Open craigds opened 2 weeks ago
Here is some rough profiling data from running a large diff, in a relatively recent Kart (I think v0.15.0) Would obviously depend somewhat on the system and on exactly what is being diffed.
15% generate "raw" diff from ODB using pygit2 and convert it to a kart.diff_structs.Diff object (PK's are decoded, but blob data is not yet loaded)
32% load data from ODB blobs and lazily create data for each Delta object
includes 16% load data for old blobs
includes 16% load data for new blobs
7% convert geometry to hex WKB
29% dump JSON
10% "handle system exit" ????
total: 93% - leaves 7% "misc"
More threads is certainly worth trying, also we could try a different JSON library. Eg https://github.com/ijl/orjson
orjson has a good reputation for being the quickest.
10% "handle system exit" ????
garbage collection/deallocation if we build up a lot of dynamic objects?
more profile, from my local kart after merging that orjson speedup:
https://gist.github.com/craigds/2b8c9eac356aae8f61744a3cf8ff4c54
msgspec: https://jcristharif.com/msgspec/benchmarks.html#messagepack-serialization
msgspec
is 1.6x faster than msgpack
(for decoding)sounds like msgspec is 1.6x faster than msgpack (for decoding)

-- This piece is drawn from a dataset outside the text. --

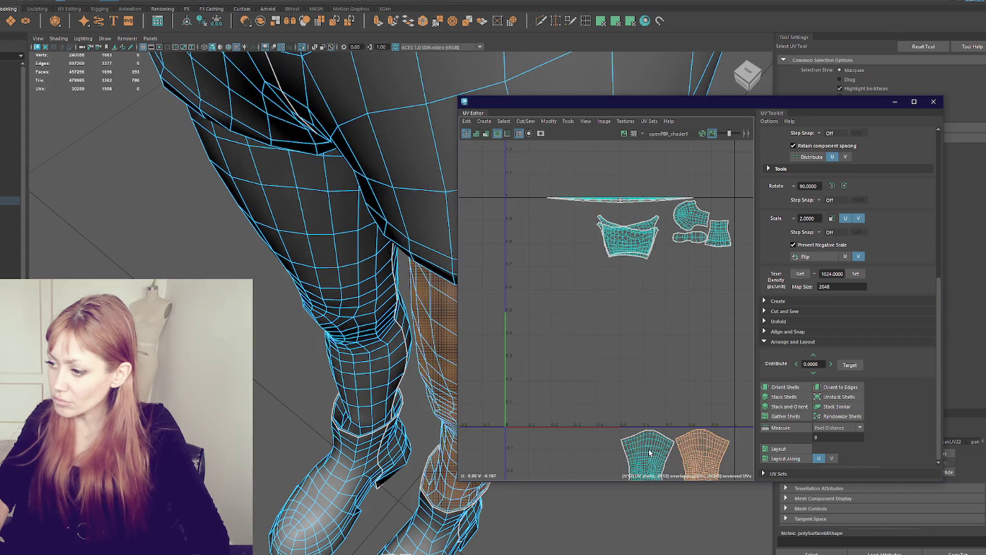
pyautogui.keyDown('shift'); pyautogui.click(640, 448); pyautogui.keyUp('shift')
pyautogui.scroll(-3, 734, 292)
# Move both shorts shells down beside the leg shells to form a row of four
pyautogui.click(655, 253)
pyautogui.press('w')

40% faster? (0.427s cf 0.799s)
And 70% faster for encoding.
Looks like msgspec does json too? So could potentially not ship it and orjson?
Generating a large diff using kart is quite slow
ie this full diff is 2.1 GB and takes 230s for Kart to generate as JSONL at 9MiB/s.
Describe the solution you'd like
Ideally these diffs could be made 5-10x as fast.
We should start with some profiling, although I suspect the limiting factor is git ODB access, which we've found difficult to speed up in the past. If that's the case then the most obvious speedup would be using multiple threads to fetch objects from the ODB.